### Work to complete
Any picture in the listing is left out of the copy; all else is duplicated exactly.

### Data for this task
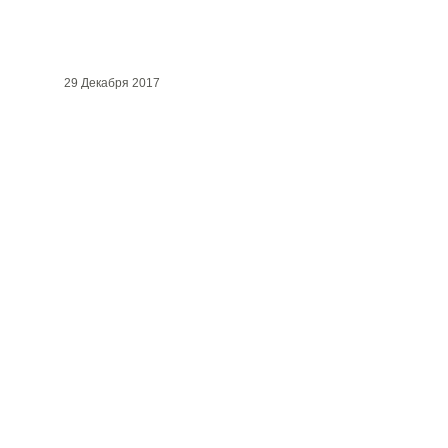
29 Декабря 2017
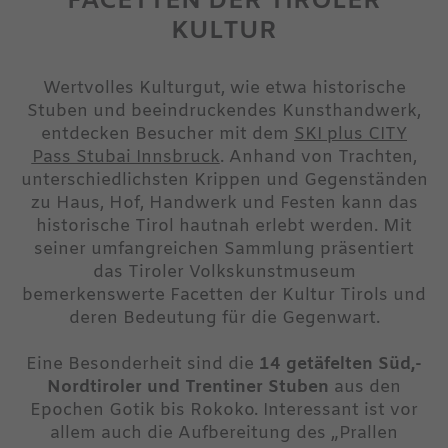
FACETTEN DER TIROLER
KULTUR
Wertvolles Kulturgut, wie etwa historische
Stuben und beeindruckendes Kunsthandwerk,
entdecken Besucher mit dem
SKI plus CITY
Pass Stubai Innsbruck
. Anhand von Trachten,
unterschiedlichsten Krippen und Gegenständen
zu Haus, Hof, Handwerk und Festen kann das
historische Tirol hautnah erlebt werden. Mit
seiner umfangreichen Sammlung präsentiert
das Tiroler Volkskunstmuseum
bemerkenswerte Facetten der Kultur Tirols und
deren Bedeutung für die Gegenwart.
Eine Besonderheit sind die
14 getäfelten Süd,-
Nordtiroler und Trentiner Stuben
aus den
Epochen Gotik bis Rokoko. Interessant ist vor
allem auch die Aufbereitung des „Prallen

### Reply to the exercise
29 Декабря 2017
FACETTEN DER TIROLER
KULTUR
Wertvolles Kulturgut, wie etwa historische
Stuben und beeindruckendes Kunsthandwerk,
entdecken Besucher mit dem
SKI plus CITY
Pass Stubai Innsbruck
. Anhand von Trachten,
unterschiedlichsten Krippen und Gegenständen
zu Haus, Hof, Handwerk und Festen kann das
historische Tirol hautnah erlebt werden. Mit
seiner umfangreichen Sammlung präsentiert
das Tiroler Volkskunstmuseum
bemerkenswerte Facetten der Kultur Tirols und
deren Bedeutung für die Gegenwart.
Eine Besonderheit sind die
14 getäfelten Süd,-
Nordtiroler und Trentiner Stuben
aus den
Epochen Gotik bis Rokoko. Interessant ist vor
allem auch die Aufbereitung des „Prallen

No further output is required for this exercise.